- **Exercise description**
The whole listing needs retyping exactly; keep the pictures out of it.

◇ ◇ ◇ ◇

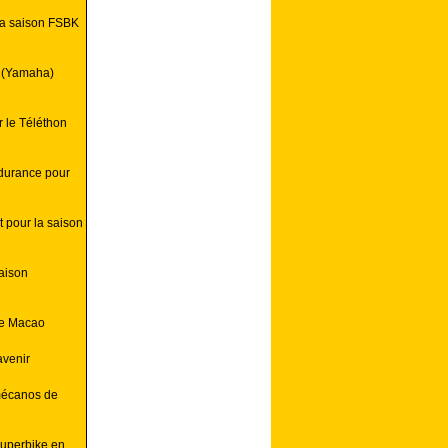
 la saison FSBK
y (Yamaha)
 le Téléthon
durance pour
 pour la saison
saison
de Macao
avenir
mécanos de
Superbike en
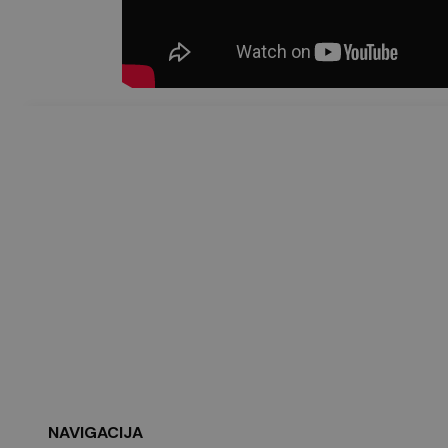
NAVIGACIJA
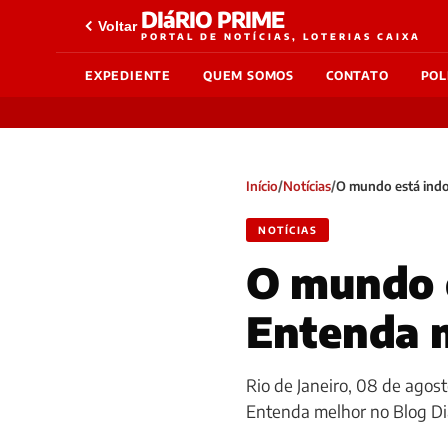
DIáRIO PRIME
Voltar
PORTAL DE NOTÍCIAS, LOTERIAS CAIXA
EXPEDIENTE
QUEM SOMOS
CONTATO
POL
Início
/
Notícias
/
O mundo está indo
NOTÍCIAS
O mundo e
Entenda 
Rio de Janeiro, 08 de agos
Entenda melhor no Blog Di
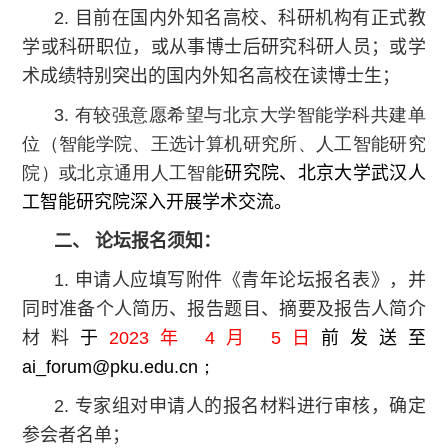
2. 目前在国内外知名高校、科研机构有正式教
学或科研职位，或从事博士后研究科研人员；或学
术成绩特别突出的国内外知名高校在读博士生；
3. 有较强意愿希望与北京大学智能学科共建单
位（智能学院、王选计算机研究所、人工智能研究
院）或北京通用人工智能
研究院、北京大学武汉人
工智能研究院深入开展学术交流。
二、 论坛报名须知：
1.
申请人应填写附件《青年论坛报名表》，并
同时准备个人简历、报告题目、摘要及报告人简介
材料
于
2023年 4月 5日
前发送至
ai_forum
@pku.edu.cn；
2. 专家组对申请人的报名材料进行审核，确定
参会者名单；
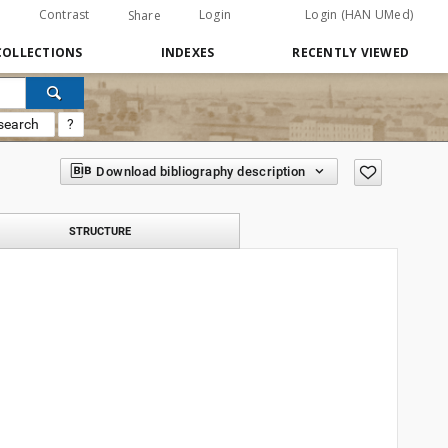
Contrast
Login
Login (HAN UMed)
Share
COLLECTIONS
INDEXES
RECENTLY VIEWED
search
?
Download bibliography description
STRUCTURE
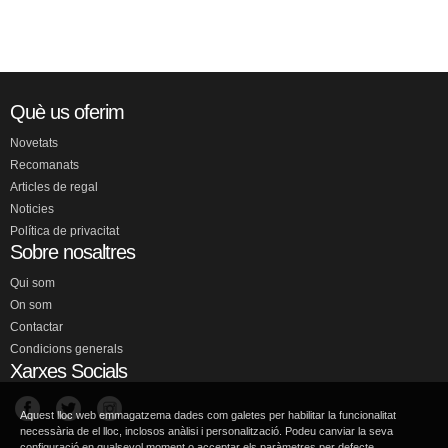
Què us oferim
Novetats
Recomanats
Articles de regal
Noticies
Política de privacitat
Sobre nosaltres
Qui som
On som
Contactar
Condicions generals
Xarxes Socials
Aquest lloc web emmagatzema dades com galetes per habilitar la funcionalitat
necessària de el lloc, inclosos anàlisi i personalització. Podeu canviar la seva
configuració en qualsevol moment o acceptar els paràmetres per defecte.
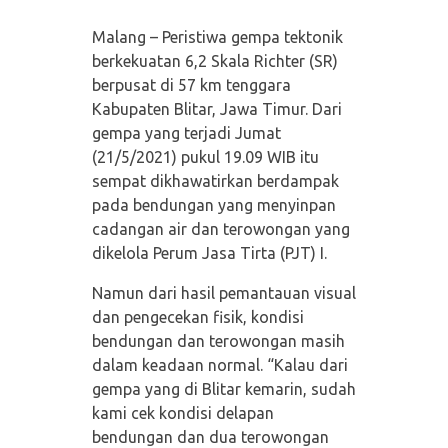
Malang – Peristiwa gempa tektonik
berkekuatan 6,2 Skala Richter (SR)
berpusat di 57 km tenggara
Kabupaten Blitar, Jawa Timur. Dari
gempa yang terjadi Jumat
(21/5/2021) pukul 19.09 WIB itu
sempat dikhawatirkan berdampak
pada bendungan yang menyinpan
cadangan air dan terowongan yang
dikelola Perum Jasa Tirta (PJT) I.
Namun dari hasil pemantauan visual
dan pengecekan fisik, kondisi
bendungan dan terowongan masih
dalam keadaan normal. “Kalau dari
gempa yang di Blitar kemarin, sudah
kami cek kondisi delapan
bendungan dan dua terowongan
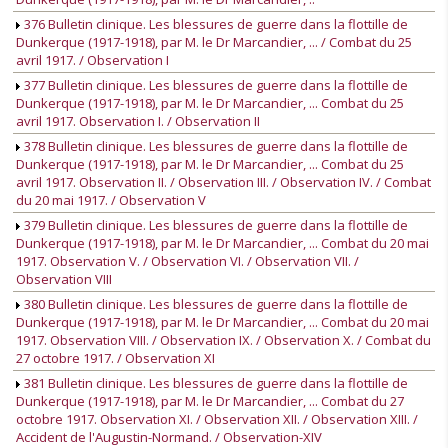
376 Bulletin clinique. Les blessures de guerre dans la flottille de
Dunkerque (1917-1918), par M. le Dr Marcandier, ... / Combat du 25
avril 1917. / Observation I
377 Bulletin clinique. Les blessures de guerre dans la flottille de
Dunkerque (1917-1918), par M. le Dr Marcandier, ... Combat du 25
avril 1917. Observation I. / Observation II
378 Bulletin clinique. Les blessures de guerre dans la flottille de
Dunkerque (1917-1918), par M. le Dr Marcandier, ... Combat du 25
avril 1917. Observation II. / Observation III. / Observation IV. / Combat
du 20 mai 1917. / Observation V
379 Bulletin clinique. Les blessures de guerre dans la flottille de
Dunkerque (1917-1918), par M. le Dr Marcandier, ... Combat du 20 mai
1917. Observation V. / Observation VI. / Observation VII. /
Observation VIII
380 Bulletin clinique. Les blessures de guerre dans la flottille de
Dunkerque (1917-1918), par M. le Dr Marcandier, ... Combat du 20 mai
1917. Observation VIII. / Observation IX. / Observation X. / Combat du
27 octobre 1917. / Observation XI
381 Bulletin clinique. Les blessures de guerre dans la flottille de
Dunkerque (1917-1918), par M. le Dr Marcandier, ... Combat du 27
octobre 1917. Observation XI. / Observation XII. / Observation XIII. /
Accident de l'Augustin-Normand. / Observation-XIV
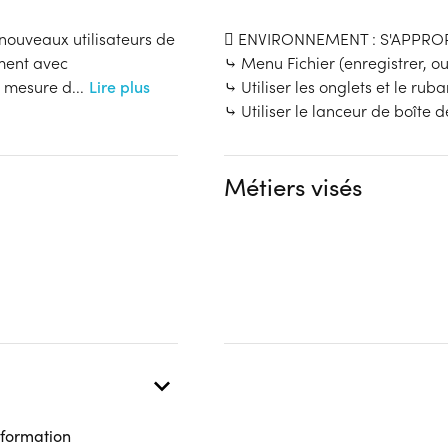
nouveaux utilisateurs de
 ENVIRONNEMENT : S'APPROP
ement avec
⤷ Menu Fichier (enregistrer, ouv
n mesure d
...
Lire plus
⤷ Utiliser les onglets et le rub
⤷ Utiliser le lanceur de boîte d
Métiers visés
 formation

◇ ◇ ◇ ◇

- **Result of this task**
 la saison FSBK
y (Yamaha)
 le Téléthon
durance pour
 pour la saison
saison
de Macao
avenir
mécanos de
Superbike en
NAVIGACIJA
DIáRIO PRIME
Voltar
PORTAL DE NOTÍCIAS, LOTERIAS CAIXA
EXPEDIENTE
QUEM SOMOS
CONTATO
POL
Início
/
Notícias
/
O mundo está indo
NOTÍCIAS
O mundo e
Entenda 
Rio de Janeiro, 08 de agos
Entenda melhor no Blog Di
2. 目前在国内外知名高校、科研机构有正式教
学或科研职位，或从事博士后研究科研人员；或学
术成绩特别突出的国内外知名高校在读博士生；
3. 有较强意愿希望与北京大学智能学科共建单
位（智能学院、王选计算机研究所、人工智能研究
院）或北京通用人工智能
研究院、北京大学武汉人
工智能研究院深入开展学术交流。
二、 论坛报名须知：
1.
申请人应填写附件《青年论坛报名表》，并
同时准备个人简历、报告题目、摘要及报告人简介
材料
于
2023年 4月 5日
前发送至
ai_forum
@pku.edu.cn；
2. 专家组对申请人的报名材料进行审核，确定
参会者名单；
Contrast
Login
Login (HAN UMed)
Share
COLLECTIONS
INDEXES
RECENTLY VIEWED
search
?
Download bibliography description
STRUCTURE
Què us oferim
Novetats
Recomanats
Articles de regal
Noticies
Política de privacitat
Sobre nosaltres
Qui som
On som
Contactar
Condicions generals
Xarxes Socials
Aquest lloc web emmagatzema dades com galetes per habilitar la funcionalitat
necessària de el lloc, inclosos anàlisi i personalització. Podeu canviar la seva
configuració en qualsevol moment o acceptar els paràmetres per defecte.
Malang – Peristiwa gempa tektonik
berkekuatan 6,2 Skala Richter (SR)
berpusat di 57 km tenggara
Kabupaten Blitar, Jawa Timur. Dari
gempa yang terjadi Jumat
(21/5/2021) pukul 19.09 WIB itu
sempat dikhawatirkan berdampak
pada bendungan yang menyinpan
cadangan air dan terowongan yang
dikelola Perum Jasa Tirta (PJT) I.
Namun dari hasil pemantauan visual
dan pengecekan fisik, kondisi
bendungan dan terowongan masih
dalam keadaan normal. “Kalau dari
gempa yang di Blitar kemarin, sudah
kami cek kondisi delapan
bendungan dan dua terowongan
376 Bulletin clinique. Les blessures de guerre dans la flottille de
Dunkerque (1917-1918), par M. le Dr Marcandier, ... / Combat du 25
avril 1917. / Observation I
377 Bulletin clinique. Les blessures de guerre dans la flottille de
Dunkerque (1917-1918), par M. le Dr Marcandier, ... Combat du 25
avril 1917. Observation I. / Observation II
378 Bulletin clinique. Les blessures de guerre dans la flottille de
Dunkerque (1917-1918), par M. le Dr Marcandier, ... Combat du 25
avril 1917. Observation II. / Observation III. / Observation IV. / Combat
du 20 mai 1917. / Observation V
379 Bulletin clinique. Les blessures de guerre dans la flottille de
Dunkerque (1917-1918), par M. le Dr Marcandier, ... Combat du 20 mai
1917. Observation V. / Observation VI. / Observation VII. /
Observation VIII
380 Bulletin clinique. Les blessures de guerre dans la flottille de
Dunkerque (1917-1918), par M. le Dr Marcandier, ... Combat du 20 mai
1917. Observation VIII. / Observation IX. / Observation X. / Combat du
27 octobre 1917. / Observation XI
381 Bulletin clinique. Les blessures de guerre dans la flottille de
Dunkerque (1917-1918), par M. le Dr Marcandier, ... Combat du 27
octobre 1917. Observation XI. / Observation XII. / Observation XIII. /
Accident de l'Augustin-Normand. / Observation-XIV
nouveaux utilisateurs de
 ENVIRONNEMENT : S'APPROP
ement avec
⤷ Menu Fichier (enregistrer, ouv
n mesure d
...
Lire plus
⤷ Utiliser les onglets et le rub
⤷ Utiliser le lanceur de boîte d
Métiers visés
 formation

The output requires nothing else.